** Opening Provided data block **
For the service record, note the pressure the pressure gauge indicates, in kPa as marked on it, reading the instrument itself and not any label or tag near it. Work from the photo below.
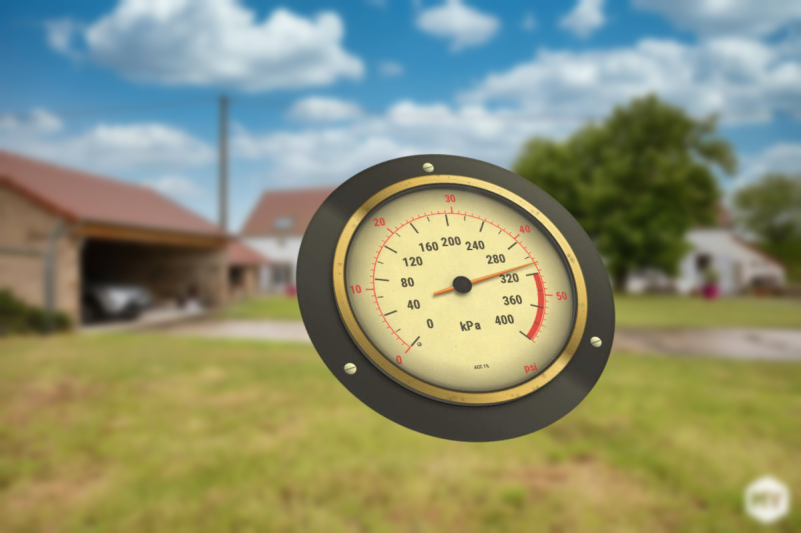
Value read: 310 kPa
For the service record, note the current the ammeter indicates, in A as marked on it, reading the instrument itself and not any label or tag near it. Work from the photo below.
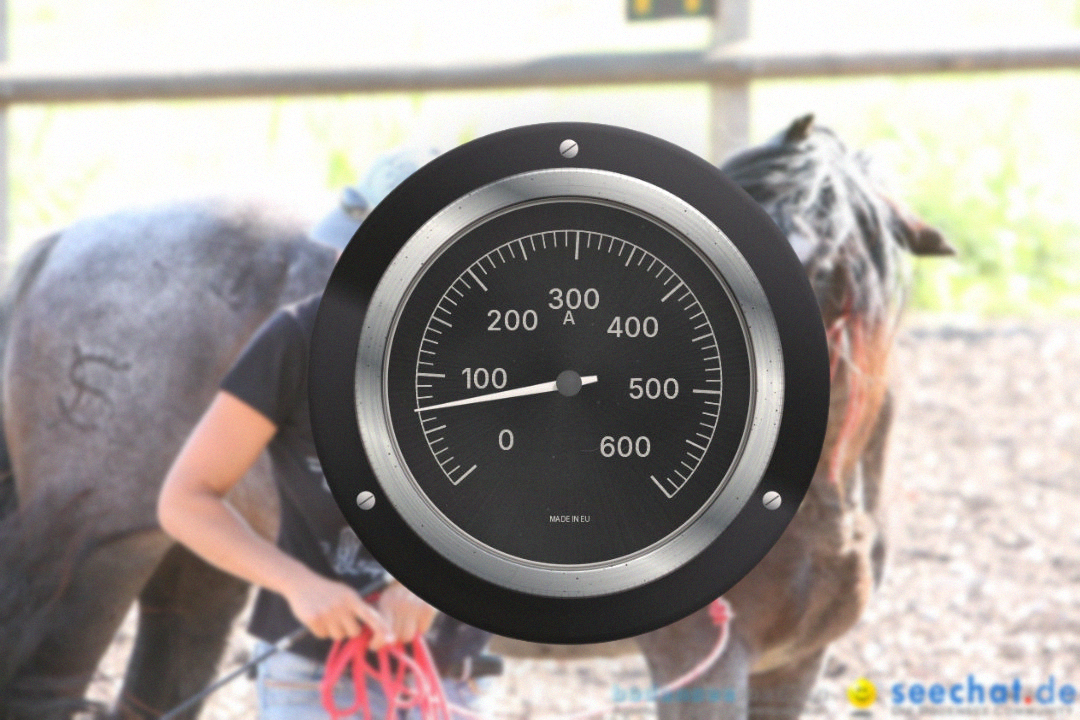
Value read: 70 A
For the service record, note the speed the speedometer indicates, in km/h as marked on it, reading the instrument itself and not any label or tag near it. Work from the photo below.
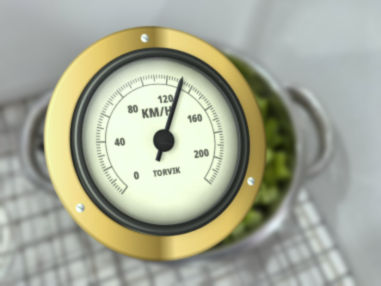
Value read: 130 km/h
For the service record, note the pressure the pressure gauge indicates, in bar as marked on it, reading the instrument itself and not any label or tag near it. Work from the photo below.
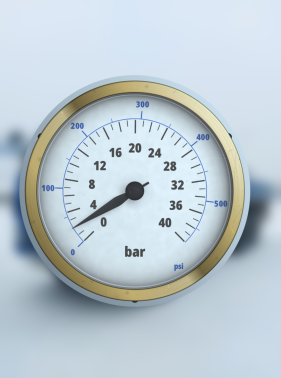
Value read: 2 bar
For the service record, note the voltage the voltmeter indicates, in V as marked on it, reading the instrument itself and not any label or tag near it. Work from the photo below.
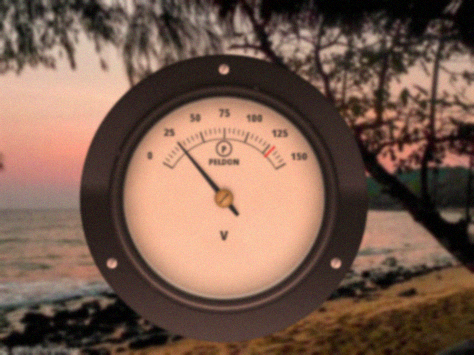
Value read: 25 V
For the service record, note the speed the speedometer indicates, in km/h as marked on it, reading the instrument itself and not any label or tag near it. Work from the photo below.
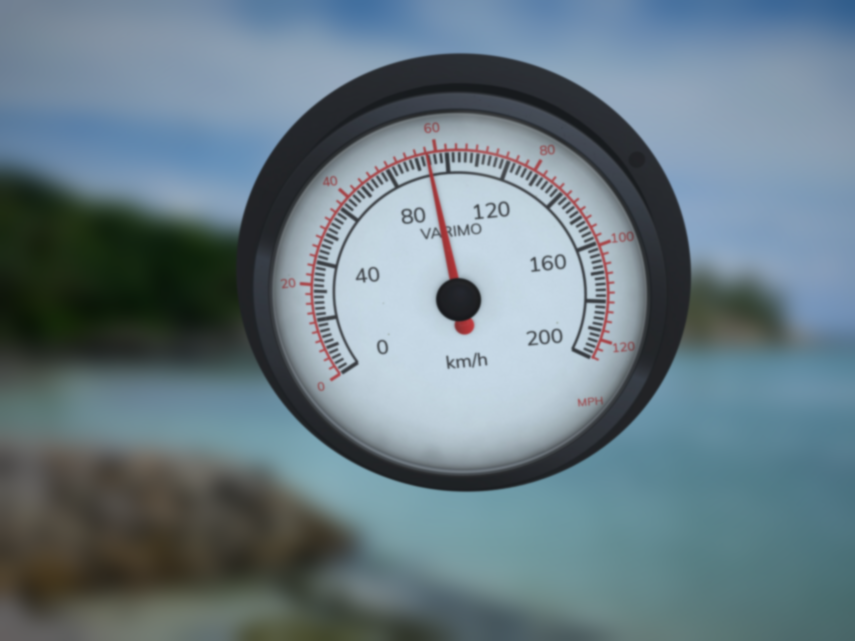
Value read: 94 km/h
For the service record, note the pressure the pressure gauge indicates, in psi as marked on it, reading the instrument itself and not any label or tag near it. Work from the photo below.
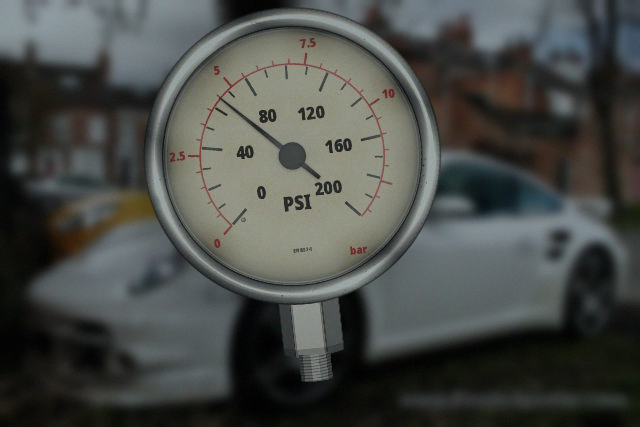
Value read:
** Closing Provided data block **
(Task description): Convert every line of the items above into a Markdown table with the columns Row and Line, numbering each row and skipping blank lines. Leave the picture lines out of the table.

(Your response):
| Row | Line |
|---|---|
| 1 | For the service record, note the pressure the pressure gauge indicates, in kPa as marked on it, reading the instrument itself and not any label or tag near it. Work from the photo below. |
| 2 | Value read: 310 kPa |
| 3 | For the service record, note the current the ammeter indicates, in A as marked on it, reading the instrument itself and not any label or tag near it. Work from the photo below. |
| 4 | Value read: 70 A |
| 5 | For the service record, note the speed the speedometer indicates, in km/h as marked on it, reading the instrument itself and not any label or tag near it. Work from the photo below. |
| 6 | Value read: 130 km/h |
| 7 | For the service record, note the pressure the pressure gauge indicates, in bar as marked on it, reading the instrument itself and not any label or tag near it. Work from the photo below. |
| 8 | Value read: 2 bar |
| 9 | For the service record, note the voltage the voltmeter indicates, in V as marked on it, reading the instrument itself and not any label or tag near it. Work from the photo below. |
| 10 | Value read: 25 V |
| 11 | For the service record, note the speed the speedometer indicates, in km/h as marked on it, reading the instrument itself and not any label or tag near it. Work from the photo below. |
| 12 | Value read: 94 km/h |
| 13 | For the service record, note the pressure the pressure gauge indicates, in psi as marked on it, reading the instrument itself and not any label or tag near it. Work from the photo below. |
| 14 | Value read: |